Note that we only use backbone torsions here to minimize computational effort.
Analysis of sidechain torsions (or of both combined) can often deliver more scientific insigts.

As we did for the water sites above, we now calculate the SSI for all combined feature-feature pairs.

.. code:: python

    all_pairs_names, all_pairs_ssi = ssi_feature_analysis(
        all_feat_a, all_feat_b, 
        all_data_a, all_data_b,
        all_states, verbose=True
    )

The number of pairs for an entire protein is enormous so we determine those with 
the highest SSI. To alleviate the computational effort for the sort function, we first 
filter the pairs by a threshold SSI of 0.5:

.. code:: python

    relevant = np.abs(all_pairs_ssi) > 0.5 
    not_self = np.array([name.split(' & ')[0] != name.split(' & ')[1] for name in all_pairs_names])
    relevant *= not_self
    argrelev = np.argwhere(relevant).flatten()
    all_relevant_pairs_names = [all_pairs_names[i] for i in argrelev]
    all_relevant_pairs_ssi = all_pairs_ssi[relevant]

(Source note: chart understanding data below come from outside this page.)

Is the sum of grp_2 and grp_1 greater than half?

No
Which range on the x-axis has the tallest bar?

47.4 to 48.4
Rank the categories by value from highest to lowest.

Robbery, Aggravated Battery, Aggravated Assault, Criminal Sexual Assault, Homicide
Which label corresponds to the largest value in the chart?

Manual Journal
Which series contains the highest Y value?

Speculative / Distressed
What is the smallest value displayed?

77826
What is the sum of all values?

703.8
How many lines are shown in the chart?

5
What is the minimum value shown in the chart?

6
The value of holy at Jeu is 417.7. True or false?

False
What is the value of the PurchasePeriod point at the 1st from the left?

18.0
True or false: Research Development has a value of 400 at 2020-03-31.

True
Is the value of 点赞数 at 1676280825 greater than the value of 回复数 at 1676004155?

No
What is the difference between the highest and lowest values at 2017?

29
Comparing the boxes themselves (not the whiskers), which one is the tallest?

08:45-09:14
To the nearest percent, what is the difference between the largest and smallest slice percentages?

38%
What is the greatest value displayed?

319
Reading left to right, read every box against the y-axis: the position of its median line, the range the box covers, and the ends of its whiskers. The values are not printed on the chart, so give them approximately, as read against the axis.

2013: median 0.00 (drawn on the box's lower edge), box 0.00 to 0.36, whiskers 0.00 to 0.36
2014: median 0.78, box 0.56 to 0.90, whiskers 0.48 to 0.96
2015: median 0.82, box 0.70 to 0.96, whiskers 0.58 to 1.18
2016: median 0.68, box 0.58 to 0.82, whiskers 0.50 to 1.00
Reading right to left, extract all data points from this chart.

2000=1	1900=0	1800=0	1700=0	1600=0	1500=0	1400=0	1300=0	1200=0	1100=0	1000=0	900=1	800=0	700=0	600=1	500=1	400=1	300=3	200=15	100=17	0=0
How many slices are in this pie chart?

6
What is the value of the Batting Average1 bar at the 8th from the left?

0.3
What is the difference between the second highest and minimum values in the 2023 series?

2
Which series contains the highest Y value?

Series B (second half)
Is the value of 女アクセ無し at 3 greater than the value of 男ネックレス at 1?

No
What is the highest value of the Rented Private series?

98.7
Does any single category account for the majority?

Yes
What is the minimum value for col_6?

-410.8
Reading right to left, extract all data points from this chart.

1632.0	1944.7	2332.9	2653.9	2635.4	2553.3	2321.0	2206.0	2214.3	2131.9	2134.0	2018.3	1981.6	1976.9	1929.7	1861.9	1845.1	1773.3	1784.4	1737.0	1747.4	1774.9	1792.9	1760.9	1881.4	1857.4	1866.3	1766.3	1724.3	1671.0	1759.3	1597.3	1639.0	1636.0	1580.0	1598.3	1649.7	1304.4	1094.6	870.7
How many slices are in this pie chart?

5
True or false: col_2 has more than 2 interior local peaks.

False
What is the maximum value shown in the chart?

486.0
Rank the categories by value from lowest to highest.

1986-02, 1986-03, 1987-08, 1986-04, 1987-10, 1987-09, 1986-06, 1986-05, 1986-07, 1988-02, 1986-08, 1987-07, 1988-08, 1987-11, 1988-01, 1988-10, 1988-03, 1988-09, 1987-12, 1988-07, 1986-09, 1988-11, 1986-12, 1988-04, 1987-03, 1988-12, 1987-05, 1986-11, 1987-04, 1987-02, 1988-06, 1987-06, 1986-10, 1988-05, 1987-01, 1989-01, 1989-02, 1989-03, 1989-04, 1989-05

Then we run the actual sorting by SSI.

.. code:: python

    sort_features(all_relevant_pairs_names, all_relevant_pairs_ssi)


The Co-SSI feature-feature-ensemble analysis is done in the same manner. 

.. code:: python

    all_new_pairs_names, all_new_pairs_ssi, all_new_pairs_cossi = cossi_featens_analysis(
        all_feat_a, all_feat_b, all_feat_a, all_feat_b,
        all_data_a, all_data_b, all_data_a, all_data_b,
        all_states, all_states, verbose=True
    )
                                             
The output of ``cossi_featens_analysis()`` produces an array for the SSI and the Co-SSI
between all features. These results can again be visualized in a 2D representation.